You're covering a lot here, and I agree with what I think are your primary points. But, I think it's wrong to place the blame on hierarchical structures themselves, as compared with how coercive approaches can be magnified in many cases by hierarchies.

I definitely think a lot of organizations fail in structural ways, and that very often an aspect of their structural failure is what they do through their org chart hierarchy (i.e., all the things you are critiquing so well).

But, hierarchies can work in all kinds of ways. They are, in fact, simply a type of connection--and really smart organizations get that and use their hierarchies as infrastructure for fostering a connective environment. When this happens, a little hierarchy goes a long way--and *that* is actually the deeper issue: how to use hierarchy to effectively distribute power rather than lock it up at the top.

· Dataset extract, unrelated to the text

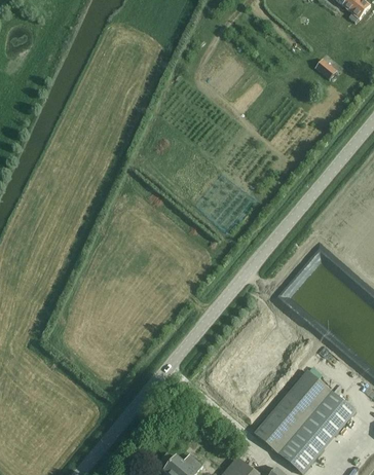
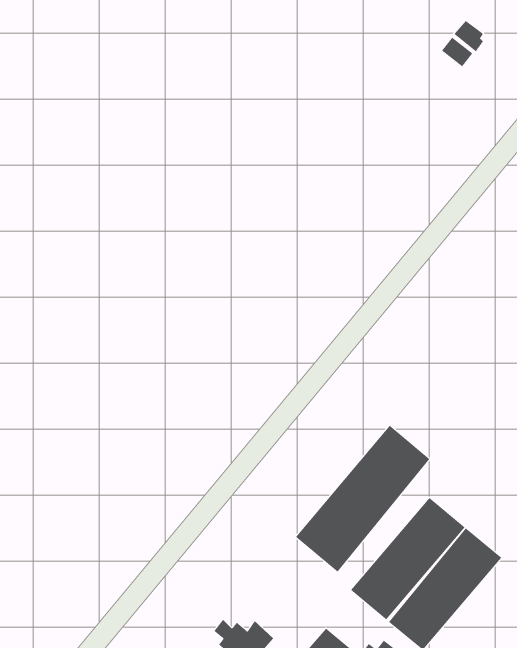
building: none -> [295,425,430,573]

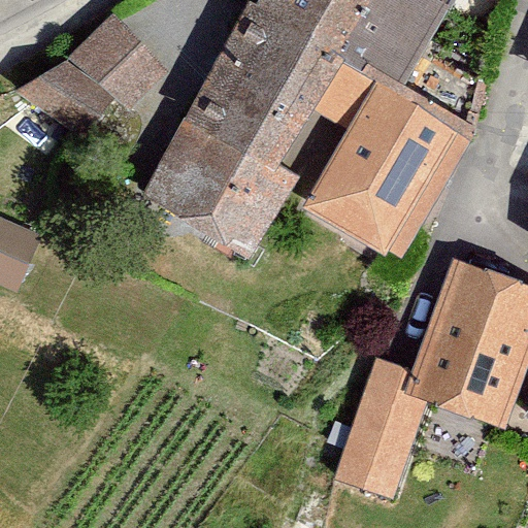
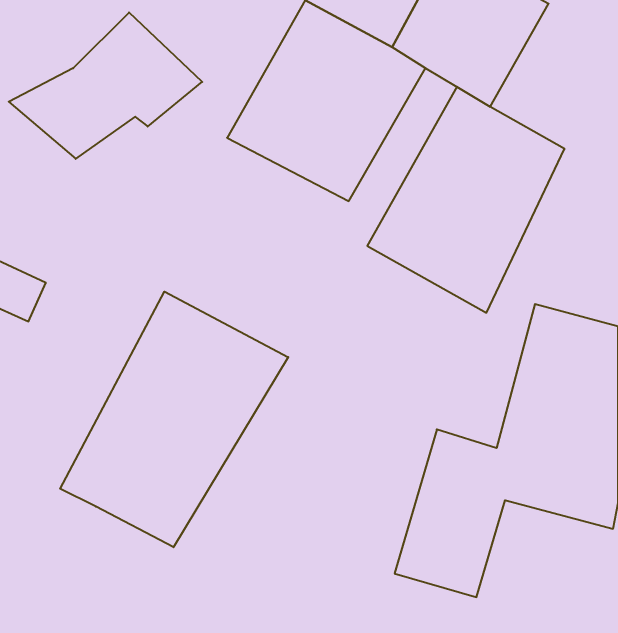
building: [161,114,300,261] -> none
building: none -> [60,292,288,547]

A connective organization also might use hierarchies to, for example, nullify the situation Shirky describes. In other words, the hierarchy exists specifically as a fail-over mechanism. I have seen orgs think this way by drawing their org chart upside down--management is an infrastructure layer at the bottom.

I don't know the context of Shirky's statement, but on its own, it's wrong. Hierarchy is not a prescription for a disconnected organization; and lack of hierarchy is likewise not a prescription for a connected organization.

We (web people) have to watch out for making hierarchy into a bugbear. It's actually anti-web to be anti-hierarchy, because, if you recognize that there is a web of connections, then you really should recognize that hierarchy is just one possible kind of web of connections.